Collared Sparrowhawk Accipiter cirrocephalus
Category A; Uncommon widespread resident.
|Threat status||Brisbane status|
|IUCN Least Concern||eBird records 574|
|National Not listed||Atlas squares 105|
|Queensland Not listed||Reporting rate 1%|
The Collared Sparrowhawk is a small-medium sized Accipiter hawk with a grey and rufous body and yellow legs. Birds can be found all over Brisbane, but are typically not resident at any particular sites and may occur anywhere there is suitable prey to be found.
The less common of the brown Accipiter species in Brisbane, Collared Sparrowhawks can be found across the region everywhere except the north west forests and Moreton Island (where the species has never been recorded), but never reach high abundance at any given site, although birds may hang around for extended stretches of time where there are favourable conditions for them. Very similar in appearance to its relative the Brown Goshawk, this species differs in having a typically squarer tail (sometimes notched), thinner legs and a long middle toe (Menkhorst et al. 2017; Marchant & Higgins 1993). Good views are generally needed to separate these two species definitively. It is almost exclusively found alone, with only a few records of pairs and only one of a trio (Reid 2012).
Collared Sparrowhawks are present in Brisbane all year round, with no clear trends in their abundance or distribution, and while juvenile birds are regularly sighted, the species has never been recorded breeding in Brisbane so it is unclear whether the species is cryptic in its nesting habits (quite likely) or whether birds breed outside of the region and move into the city to feed where food is available (also possible).
Distribution and Habitat
Collared Sparrowhawks are found all across Brisbane, particularly in the lowland regions east of the city, although the species has been recorded as far west as Lake Manchester. In Brisbane it is mostly a lowland species, almost always occurring at elevations below 50m, although the odd bird has been seen over 400m at Mt Glorious (Graham 2018). There is no evident seasonal variation in their elevation or geographic distribution within the LGA; most likely birds move according to the availability of prey rather than with climatic or other conditions. They are typically found in dry woodland, wetland, estuarine and non-remnant habitats, with only a handful of records from rainforests and built-up areas. Habitat outside of Brisbane is similar, although with preference for lightly wooded regions, avoiding open plains (Marchant & Higgins 1993), so it is perhaps a little surprising that birds turn up in wetlands and estuaries in Brisbane as often as they do; this may be due to imprecise location reporting or it may be indicative of birds adapting to available habitats.
Somewhat surprisingly, this species has never been reported as breeding in Brisbane, and there is no clear reason from this that can be discerned from current data. Birds are present in Brisbane all year-round, including during their breeding season as reported in the literature (spring-summer) (Marchant & Higgins 1993), and there is no clear drop in abundance over this period either. It is likely that the birds are cryptic when nesting and probably breed in the more remote regions of the city, avoiding the more built-up areas to the east where they can often be found, but much more work is needed to confirm this.
The reporting rate for Collared Sparrowhawks in Brisbane has remained quite stable over the Atlas period, with some strong and some weak years but no clear trend. Presumably these variations in abundance (e.g. 2005 and 2007) were due to differences in the abundance of prey but this has not been proven.

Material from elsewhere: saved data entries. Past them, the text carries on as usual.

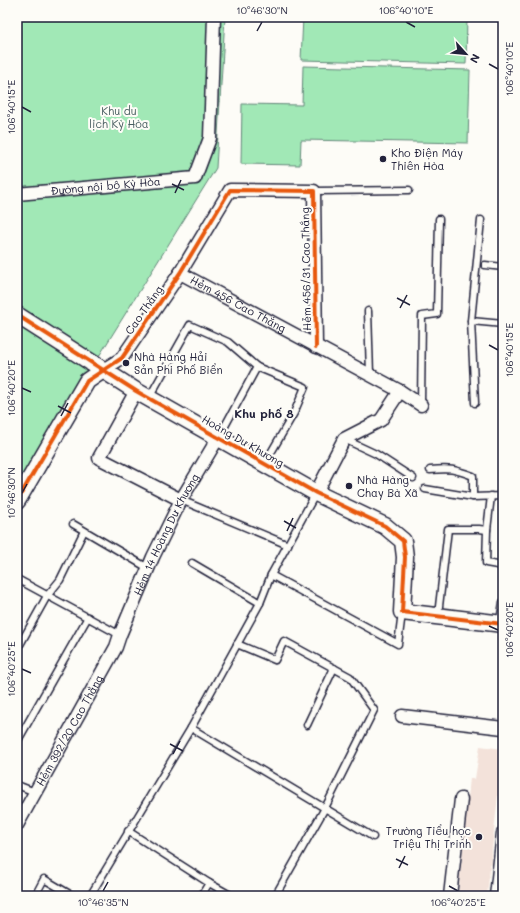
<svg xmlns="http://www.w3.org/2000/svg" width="520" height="913" font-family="Mali,sans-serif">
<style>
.built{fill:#f3e2da}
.green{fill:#a1e8b6;stroke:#628578}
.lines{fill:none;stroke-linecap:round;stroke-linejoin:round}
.lane-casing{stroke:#22223b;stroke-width:9}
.street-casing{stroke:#22223b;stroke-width:15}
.secondary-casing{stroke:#22223b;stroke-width:19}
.lane{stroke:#fdfcf7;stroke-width:6}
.street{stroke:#fdfcf7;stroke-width:12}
.secondary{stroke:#fdfcf7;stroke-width:16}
.cycleway-casing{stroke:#fdfcf7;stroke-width:6}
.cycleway{stroke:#e8590c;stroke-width:4}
.ticks{fill:none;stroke:#22223b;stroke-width:1.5}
.poi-dot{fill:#22223b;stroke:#fdfcf7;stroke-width:1.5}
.labels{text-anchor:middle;stroke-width:4;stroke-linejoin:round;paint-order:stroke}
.park-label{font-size:11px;fill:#485d60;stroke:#fdfcf7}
.poi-label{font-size:11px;fill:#22223b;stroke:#fdfcf7;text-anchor:start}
.street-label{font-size:11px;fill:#22223b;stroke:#fdfcf7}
.neighbourhood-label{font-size:12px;font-weight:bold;fill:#22223b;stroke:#fdfcf7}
.neatline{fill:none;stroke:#22223b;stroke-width:1.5}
.ticks-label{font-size:10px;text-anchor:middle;fill:#22223b}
</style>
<rect width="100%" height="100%" fill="#fdfcf7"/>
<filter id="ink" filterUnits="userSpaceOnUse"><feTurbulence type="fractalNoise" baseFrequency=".025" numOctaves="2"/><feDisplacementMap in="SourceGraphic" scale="8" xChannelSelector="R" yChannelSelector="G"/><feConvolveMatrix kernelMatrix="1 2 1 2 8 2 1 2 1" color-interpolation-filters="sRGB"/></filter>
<g filter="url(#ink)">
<!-- built -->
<polygon class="built" points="480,746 503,749 487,896 458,896 470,778 475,779"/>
<!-- green -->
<g class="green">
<polygon points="20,17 225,17 216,168 17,488 17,182 20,182"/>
<polygon points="303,17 467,17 466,64 301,60"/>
<polygon points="303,66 470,70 468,143 301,140 300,165 241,164 242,104 302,105"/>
</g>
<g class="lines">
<defs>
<g id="lane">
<polyline points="314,191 409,190"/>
<polyline points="485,265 503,267"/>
<polyline points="368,311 370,374"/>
<polyline points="471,321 481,220"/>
<polyline points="257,367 305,387 294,413 265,463"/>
<polyline points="149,398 190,325 228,342 257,367 219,437"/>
<polyline points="475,403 471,321 503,324"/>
<polyline points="421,405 422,316 437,314 439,219"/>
<polyline points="344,439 376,454 413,478"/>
<path d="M430,470C450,468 454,469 473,476V497"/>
<polyline points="425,489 473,497 503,496"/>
<polyline points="316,493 271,575 398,644 402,613"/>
<polyline points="181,500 288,545"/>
<polyline points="73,524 148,568"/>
<polyline points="487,530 491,496"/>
<polyline points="192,563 260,603"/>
<polyline points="17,579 120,635"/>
<polyline points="438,615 448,529 479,529 487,530 486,563 503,566"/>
<polyline points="500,622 503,602"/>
<polyline points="237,644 275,660 284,641 350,677 374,710 325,808 275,896"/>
<polyline points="17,650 47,596 60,580 84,531"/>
<polyline points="307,725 334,668"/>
<polyline points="191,728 373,837"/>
<polyline points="17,742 88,617"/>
<polyline points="17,785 35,792"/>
<polyline points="128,831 209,883 232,896"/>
<polyline points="35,896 44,879 73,896"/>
<polyline points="90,896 191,728 260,603 271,575"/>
<polyline points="201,896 209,883"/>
</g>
<g id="street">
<path id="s1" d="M17,194L195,178L210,138L214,17"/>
<path id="s2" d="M180,273L400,391L421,405"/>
<polyline points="103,370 122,358 180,273 230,190 314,191 316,347"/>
<polyline points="136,391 99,458 181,500"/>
<polyline points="316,493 344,439 381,420 400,391"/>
<polyline points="402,716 503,728"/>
<path id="s3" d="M17,825L116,647L120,635L153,557L181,500L218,438"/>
<polyline points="450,896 461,799"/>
<polyline points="496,896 503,833"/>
</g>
<g id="secondary">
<polyline points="17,315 136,391 316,493 385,526 403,541 405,557 402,612 503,624"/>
<polyline points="17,501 87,381 103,370"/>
</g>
</defs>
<!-- lane casing -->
<use href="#lane" class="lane-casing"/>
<!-- street casing -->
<use href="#street" class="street-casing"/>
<!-- secondary casing -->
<use href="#secondary" class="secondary-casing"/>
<!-- lane -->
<use href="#lane" class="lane"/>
<!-- street -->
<use href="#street" class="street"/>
<!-- secondary -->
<use href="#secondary" class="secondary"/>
<defs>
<g id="cycleway">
<polyline points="17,315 136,391 316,493 385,526 403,541 405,557 402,612 503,624"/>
<polyline points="17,501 87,381 122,358 180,273 230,190 314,191 316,347"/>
</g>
</defs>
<!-- cycleway casing -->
<use href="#cycleway" class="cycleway-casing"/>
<!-- cycleway -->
<use href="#cycleway" class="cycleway"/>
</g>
</g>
<!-- ticks -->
<path class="ticks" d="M406,22L415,27M257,31L262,22M489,64L498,69M22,107L31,112M172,184L184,190M175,193L181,180M397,298L410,305M400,308L407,295M489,345L498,350M22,388L31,392M58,406L71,413M61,416L68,403M22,493L27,484M284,521L296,528M287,531L293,518M489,626L498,630M22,669L31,673M170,744L183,751M173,754L180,741M396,859L408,865M399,868L405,856M449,886L458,891M103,891L108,882"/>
<!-- markers -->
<g class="poi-dot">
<circle cx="383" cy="159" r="4"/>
<circle cx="126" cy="363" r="4"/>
<circle cx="349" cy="486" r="4"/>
<circle cx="479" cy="837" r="4"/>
</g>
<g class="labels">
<!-- park labels -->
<g class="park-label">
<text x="119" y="115">Khu du<tspan x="119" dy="13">lịch Kỳ Hòa</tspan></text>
</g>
<!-- poi labels -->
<g class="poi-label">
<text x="391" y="157">Kho Điện Máy<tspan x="391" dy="13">Thiên Hòa</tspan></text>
<text x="134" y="361">Nhà Hàng Hải<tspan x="134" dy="13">Sản Phi Phố Biển</tspan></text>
<text x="357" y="484">Nhà Hàng<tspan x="357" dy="13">Chay Bà Xã</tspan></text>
<text x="471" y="835" text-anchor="end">Trường Tiểu học<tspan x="471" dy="13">Triệu Thị Trinh</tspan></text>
</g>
<!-- street labels -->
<g class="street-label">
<text dy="4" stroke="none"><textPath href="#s1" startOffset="89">Đường nội bộ Kỳ Hòa</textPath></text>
<text transform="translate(306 269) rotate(-91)" y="4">Hẻm 456/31 Cao Thắng</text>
<text dy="4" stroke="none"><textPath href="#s2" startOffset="66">Hẻm 456 Cao Thắng</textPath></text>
<text transform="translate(144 310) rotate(-55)" y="4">Cao Thắng</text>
<text transform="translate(243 441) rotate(30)" y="4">Hoàng Dư Khương</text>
<text dy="4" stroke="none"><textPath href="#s3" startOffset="327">Hẻm 14 Hoàng Dư Khương</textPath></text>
<text dy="4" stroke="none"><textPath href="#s3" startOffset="108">Hẻm 392/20 Cao Thắng</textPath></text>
</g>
<!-- neighbourhood labels -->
<g class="neighbourhood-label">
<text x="264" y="418">Khu phố 8</text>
</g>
</g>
<!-- margin -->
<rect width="520" height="913" fill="none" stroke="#fdfcf7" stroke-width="44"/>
<!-- north arrow -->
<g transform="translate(466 54) rotate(117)" stroke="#fdfcf7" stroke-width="3" paint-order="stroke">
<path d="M0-3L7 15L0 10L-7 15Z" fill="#22223b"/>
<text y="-6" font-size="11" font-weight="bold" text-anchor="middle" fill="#22223b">N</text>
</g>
<rect x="22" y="22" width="476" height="869" class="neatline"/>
<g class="ticks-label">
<text x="262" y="14">10°46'30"N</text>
<text x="406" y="14">106°40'10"E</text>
<text transform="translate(509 69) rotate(-90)" y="4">106°40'10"E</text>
<text transform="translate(11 107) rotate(-90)" y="4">106°40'15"E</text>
<text transform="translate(509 350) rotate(-90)" y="4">106°40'15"E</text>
<text transform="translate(11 388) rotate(-90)" y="4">106°40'20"E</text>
<text transform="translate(11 493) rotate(-90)" y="4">10°46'30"N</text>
<text transform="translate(509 630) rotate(-90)" y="4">106°40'20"E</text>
<text transform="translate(11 669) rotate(-90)" y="4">106°40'25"E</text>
<text x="103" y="906">10°46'35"N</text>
<text x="458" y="906">106°40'25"E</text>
</g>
</svg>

The species is not of any conservation in the sense that it is common across much of Australia and New Guinea, and Brisbane’s birds do not appear to be declining in population (despite being distinctly uncommon), although there are a couple of threats to the general population, including pesticide use resulting in loss of eggshell integrity and land clearing (Olsen et al. 1993). Fortunately, neither of these threats have significantly impacted the Brisbane or wider Australian populations, and as such the species is considered stable.
- Determine the movements of this species in and around Brisbane
- Ascertain whether birds breed in Brisbane and where
- Find any key locations for the birds
Key Conservation Needs
- Protect birds from further land clearing
- Monitor population for any declines
Contributors to Species Account
Menkhorst P, Rogers DI & Clarke R (2017) The Australian Bird Guide. CSIRO Publishing.
Marchant S & Higgins PJ (1993) Handbook of Australian, New Zealand & Antarctic birds. Oxford University Press.
Reid C (2012) eBird Checklist: http://ebird.org/view/checklist/S16653002.
Graham M (2018) eBird Checklist: http://ebird.org/view/checklist/S44922381.
Olsen P, Fuller P & Marples T (1993) Pesticide-related eggshell thinning in Australian raptors. Emu, 93, 1–11.